1. Ratings of a tv show
2. Grades of an exam.
3. Marks of an exam.
4. Students heights in a class
There are many types, including:
- Pie charts and bar graphs are used for qualitative data
- Histograms (similar to bar graphs) are used for quantitative data
- Line graphs are used for quantitative data
- Scatter graphs are used for quantitative data
Graphs should contain:
- A descriptive title below the graph or chart
- A caption below the title (optional)
- Axes labelled with the name of variable, units (if applicable) and the variable intervals; intervals must be spaced according to scale
- A legend to indicate which data points belong to which set of data, if more than one data set is displayed
There are various ways to summarize a data set:
- Distribution tables
- Graphs of raw data
- Sample statistics such as mean, median, mode, standard error and standard deviation
- Graphs based on average values with error bars to indicate a standard error or standard deviation
Simple Descriptive Statistics
Descriptive statistics are numbers and processes that describe a group of data. The most common descriptive statistics focus on determining the "average" of the data.

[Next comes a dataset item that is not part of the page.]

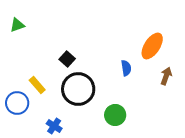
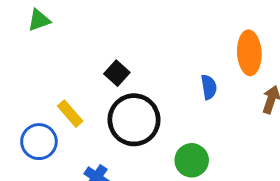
orange ellipse: (152, 46) -> (249, 53), turned -36

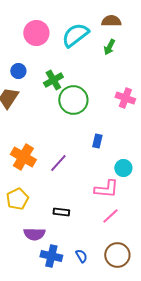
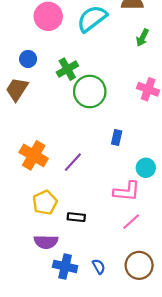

However, there is more than one "average," so we must be specific when finding them. Values which describe the “average” are:
- Mean - the sum of all the data divided by the number of datum in the group, the "average" that most people mean (see what we did there?).
- Median - the middle-most datum, when all the data are arranged by the quantity
- Mode - the most common datum in the set
As you can imagine, data sets very rarely are all one value. Thus, we need to describe how the data is arranged around the mean. Values which describe the variation of the data around the mean are:
- Standard deviation describes, for a whole population, the dispersion of the whole population's data set.

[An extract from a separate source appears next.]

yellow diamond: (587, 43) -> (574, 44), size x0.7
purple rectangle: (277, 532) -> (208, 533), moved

- Standard error describes, for a representative sample's data set, the standard deviation of that set.
The Normal Distribution and Other Shapes of Data Distribution
Analysis of many phenomena results in a normal distribution of data. Normal distribution approximates a bell-shaped curve when data is plotted on a line graph. As the number of replicates in a data set increases, the graph approaches a perfect bell shape, so the mean, median and mode are all at the peak of the curve
A distribution may be skewed due to a disproportionate number of extremely high or low values, especially if the sample size is small.
A distribution may show more or less variation, around the mean. This is quantified by the size of the standard deviation of the distribution.
It is important to remember that not all types of data distributions have a single peak.